**Exercise requirements:** Look through the material below. Copy each line that contains the string "skin".

**Study material:**
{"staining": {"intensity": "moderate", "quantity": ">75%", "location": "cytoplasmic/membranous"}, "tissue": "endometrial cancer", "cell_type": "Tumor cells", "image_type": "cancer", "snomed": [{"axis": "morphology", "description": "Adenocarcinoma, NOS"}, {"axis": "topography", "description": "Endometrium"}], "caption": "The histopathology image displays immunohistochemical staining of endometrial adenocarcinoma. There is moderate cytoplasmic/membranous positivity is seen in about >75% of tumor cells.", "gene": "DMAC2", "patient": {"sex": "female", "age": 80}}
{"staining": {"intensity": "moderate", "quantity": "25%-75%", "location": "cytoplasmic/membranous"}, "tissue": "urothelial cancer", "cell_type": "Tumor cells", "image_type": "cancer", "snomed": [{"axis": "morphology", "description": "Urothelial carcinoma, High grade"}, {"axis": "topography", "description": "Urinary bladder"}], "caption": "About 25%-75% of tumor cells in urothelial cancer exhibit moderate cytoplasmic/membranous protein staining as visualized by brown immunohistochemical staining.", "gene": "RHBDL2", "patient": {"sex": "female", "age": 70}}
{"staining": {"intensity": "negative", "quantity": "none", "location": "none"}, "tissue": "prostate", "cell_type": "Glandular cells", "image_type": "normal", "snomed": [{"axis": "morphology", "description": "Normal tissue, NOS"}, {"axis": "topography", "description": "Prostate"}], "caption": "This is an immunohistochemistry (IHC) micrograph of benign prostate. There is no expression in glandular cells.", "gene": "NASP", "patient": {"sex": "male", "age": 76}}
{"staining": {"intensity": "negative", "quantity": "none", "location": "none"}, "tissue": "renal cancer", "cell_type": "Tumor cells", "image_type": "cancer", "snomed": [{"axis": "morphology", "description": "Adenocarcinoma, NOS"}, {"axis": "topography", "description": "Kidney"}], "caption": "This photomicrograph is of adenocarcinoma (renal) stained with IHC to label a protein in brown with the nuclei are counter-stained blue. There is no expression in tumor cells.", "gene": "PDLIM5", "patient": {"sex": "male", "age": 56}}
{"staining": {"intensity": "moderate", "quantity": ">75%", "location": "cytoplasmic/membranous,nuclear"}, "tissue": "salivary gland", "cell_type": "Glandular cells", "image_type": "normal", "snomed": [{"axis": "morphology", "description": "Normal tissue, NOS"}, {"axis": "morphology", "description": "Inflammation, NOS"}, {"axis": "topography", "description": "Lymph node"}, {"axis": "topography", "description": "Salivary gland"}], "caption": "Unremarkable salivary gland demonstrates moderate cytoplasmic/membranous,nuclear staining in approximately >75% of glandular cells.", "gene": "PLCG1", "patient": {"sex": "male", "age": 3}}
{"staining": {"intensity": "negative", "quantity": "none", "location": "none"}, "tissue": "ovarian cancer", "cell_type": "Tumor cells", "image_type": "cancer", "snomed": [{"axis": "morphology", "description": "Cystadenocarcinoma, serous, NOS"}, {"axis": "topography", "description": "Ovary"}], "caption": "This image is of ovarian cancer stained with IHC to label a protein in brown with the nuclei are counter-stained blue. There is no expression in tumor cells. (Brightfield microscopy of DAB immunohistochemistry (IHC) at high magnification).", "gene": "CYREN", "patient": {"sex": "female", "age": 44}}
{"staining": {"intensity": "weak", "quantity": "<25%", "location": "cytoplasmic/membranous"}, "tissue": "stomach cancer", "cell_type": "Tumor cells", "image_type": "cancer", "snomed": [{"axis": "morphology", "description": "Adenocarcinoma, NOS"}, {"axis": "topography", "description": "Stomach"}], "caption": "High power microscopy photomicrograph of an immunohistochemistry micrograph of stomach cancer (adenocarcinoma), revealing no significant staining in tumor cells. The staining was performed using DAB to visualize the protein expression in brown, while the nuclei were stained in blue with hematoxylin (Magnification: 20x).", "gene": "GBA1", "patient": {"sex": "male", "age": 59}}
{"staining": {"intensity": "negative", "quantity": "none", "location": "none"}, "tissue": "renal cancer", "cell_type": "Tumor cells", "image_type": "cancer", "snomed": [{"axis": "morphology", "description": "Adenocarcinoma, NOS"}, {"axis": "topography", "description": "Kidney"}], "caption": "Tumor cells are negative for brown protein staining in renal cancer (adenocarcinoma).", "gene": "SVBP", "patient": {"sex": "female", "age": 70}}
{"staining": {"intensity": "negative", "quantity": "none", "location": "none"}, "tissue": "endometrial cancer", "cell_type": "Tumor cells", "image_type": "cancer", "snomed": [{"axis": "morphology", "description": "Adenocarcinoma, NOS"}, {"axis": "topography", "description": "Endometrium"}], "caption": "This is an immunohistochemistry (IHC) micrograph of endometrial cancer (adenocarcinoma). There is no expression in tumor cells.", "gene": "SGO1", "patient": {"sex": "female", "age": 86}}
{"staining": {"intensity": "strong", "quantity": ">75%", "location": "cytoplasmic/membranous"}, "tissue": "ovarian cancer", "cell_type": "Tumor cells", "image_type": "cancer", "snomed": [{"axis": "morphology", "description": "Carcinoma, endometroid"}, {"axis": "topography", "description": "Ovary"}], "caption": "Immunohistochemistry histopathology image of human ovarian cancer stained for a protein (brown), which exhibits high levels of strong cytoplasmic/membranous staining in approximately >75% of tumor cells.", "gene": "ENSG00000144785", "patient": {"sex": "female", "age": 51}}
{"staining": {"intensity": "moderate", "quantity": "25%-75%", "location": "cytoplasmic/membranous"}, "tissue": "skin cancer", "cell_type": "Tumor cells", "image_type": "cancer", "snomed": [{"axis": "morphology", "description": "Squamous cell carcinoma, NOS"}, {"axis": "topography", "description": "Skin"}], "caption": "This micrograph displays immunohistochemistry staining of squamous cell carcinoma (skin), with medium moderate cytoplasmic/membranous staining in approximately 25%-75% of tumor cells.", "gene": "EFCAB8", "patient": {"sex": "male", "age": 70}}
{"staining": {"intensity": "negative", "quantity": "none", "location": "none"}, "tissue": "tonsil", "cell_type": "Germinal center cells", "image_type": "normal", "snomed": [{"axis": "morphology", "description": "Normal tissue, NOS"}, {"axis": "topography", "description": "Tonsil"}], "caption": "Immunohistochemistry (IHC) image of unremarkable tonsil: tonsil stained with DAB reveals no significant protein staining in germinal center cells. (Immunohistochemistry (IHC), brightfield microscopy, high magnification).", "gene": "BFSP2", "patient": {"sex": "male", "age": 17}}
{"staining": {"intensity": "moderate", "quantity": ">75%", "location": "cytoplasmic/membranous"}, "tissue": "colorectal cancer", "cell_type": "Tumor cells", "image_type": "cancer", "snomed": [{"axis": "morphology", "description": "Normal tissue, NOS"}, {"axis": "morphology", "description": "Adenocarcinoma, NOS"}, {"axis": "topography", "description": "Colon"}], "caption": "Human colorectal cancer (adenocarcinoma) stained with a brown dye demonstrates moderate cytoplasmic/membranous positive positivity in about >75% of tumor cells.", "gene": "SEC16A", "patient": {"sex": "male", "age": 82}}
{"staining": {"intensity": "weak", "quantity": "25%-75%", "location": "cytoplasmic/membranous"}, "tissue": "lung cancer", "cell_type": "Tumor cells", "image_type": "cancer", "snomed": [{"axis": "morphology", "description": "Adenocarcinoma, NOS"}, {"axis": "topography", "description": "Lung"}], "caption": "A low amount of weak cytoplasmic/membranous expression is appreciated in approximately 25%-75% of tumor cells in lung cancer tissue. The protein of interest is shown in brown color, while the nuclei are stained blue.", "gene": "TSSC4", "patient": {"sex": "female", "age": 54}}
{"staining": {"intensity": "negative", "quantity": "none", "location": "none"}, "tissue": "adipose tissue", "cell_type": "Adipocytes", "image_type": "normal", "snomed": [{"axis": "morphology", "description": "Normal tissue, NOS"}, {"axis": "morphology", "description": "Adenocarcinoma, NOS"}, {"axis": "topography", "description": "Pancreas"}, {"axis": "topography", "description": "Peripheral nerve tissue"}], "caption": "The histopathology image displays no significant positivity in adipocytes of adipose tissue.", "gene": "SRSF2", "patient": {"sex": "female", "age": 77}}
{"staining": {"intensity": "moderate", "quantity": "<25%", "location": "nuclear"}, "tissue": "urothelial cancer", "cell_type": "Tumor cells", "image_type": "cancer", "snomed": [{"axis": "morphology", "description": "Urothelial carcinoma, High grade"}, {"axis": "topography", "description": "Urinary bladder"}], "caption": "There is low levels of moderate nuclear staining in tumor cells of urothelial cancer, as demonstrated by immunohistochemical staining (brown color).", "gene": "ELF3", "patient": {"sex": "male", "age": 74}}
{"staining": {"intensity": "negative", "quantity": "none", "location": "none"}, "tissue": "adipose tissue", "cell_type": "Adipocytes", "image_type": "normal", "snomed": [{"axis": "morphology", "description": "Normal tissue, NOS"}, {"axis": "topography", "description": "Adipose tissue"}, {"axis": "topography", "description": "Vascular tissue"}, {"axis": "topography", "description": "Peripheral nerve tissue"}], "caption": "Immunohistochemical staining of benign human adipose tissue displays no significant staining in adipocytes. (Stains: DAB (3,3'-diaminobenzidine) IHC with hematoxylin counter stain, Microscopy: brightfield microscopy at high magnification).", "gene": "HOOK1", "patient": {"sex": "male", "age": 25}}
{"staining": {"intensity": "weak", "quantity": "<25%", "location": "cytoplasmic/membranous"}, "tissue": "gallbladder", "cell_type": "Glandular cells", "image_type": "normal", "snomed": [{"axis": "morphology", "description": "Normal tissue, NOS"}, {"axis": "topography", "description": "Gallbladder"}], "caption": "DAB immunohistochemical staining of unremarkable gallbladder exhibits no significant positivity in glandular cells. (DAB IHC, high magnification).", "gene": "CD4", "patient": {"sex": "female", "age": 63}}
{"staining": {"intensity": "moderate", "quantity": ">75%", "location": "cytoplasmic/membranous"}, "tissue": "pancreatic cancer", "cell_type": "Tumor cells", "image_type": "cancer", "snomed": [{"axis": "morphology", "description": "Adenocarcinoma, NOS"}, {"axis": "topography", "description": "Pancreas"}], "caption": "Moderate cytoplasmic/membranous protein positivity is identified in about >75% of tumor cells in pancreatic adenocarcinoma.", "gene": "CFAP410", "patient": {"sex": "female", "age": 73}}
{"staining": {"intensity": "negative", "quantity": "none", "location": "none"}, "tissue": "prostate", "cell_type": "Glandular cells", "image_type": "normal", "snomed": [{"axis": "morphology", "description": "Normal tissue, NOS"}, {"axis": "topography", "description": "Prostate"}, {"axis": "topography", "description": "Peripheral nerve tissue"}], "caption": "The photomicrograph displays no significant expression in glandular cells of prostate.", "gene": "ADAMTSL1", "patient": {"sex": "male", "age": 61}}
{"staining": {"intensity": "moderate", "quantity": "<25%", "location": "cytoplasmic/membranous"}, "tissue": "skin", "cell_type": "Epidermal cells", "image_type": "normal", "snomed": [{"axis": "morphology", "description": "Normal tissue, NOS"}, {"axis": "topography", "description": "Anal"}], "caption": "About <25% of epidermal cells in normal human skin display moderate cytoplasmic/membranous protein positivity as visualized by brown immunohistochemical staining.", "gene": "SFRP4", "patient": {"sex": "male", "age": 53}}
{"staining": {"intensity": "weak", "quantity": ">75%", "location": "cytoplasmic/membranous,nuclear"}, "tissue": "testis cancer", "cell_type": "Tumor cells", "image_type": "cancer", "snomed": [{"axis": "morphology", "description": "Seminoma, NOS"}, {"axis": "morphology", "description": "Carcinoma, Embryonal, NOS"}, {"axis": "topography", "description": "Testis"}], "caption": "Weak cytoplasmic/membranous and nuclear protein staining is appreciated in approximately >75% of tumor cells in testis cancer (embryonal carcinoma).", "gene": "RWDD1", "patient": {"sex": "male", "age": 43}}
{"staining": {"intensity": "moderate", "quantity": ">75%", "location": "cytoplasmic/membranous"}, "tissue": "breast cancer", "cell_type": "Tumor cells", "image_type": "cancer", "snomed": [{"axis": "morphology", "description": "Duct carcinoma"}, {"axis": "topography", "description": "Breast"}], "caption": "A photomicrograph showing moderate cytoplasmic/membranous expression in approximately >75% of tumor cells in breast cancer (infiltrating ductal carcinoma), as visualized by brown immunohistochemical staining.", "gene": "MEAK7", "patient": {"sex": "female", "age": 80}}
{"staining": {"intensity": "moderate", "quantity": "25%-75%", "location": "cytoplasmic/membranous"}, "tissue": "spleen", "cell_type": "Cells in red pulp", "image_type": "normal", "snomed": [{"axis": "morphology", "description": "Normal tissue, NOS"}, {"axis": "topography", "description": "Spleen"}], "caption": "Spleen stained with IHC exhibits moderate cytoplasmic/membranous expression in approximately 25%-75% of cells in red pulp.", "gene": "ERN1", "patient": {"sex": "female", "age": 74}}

**Exercise response:**
{"staining": {"intensity": "moderate", "quantity": "25%-75%", "location": "cytoplasmic/membranous"}, "tissue": "skin cancer", "cell_type": "Tumor cells", "image_type": "cancer", "snomed": [{"axis": "morphology", "description": "Squamous cell carcinoma, NOS"}, {"axis": "topography", "description": "Skin"}], "caption": "This micrograph displays immunohistochemistry staining of squamous cell carcinoma (skin), with medium moderate cytoplasmic/membranous staining in approximately 25%-75% of tumor cells.", "gene": "EFCAB8", "patient": {"sex": "male", "age": 70}}
{"staining": {"intensity": "moderate", "quantity": "<25%", "location": "cytoplasmic/membranous"}, "tissue": "skin", "cell_type": "Epidermal cells", "image_type": "normal", "snomed": [{"axis": "morphology", "description": "Normal tissue, NOS"}, {"axis": "topography", "description": "Anal"}], "caption": "About <25% of epidermal cells in normal human skin display moderate cytoplasmic/membranous protein positivity as visualized by brown immunohistochemical staining.", "gene": "SFRP4", "patient": {"sex": "male", "age": 53}}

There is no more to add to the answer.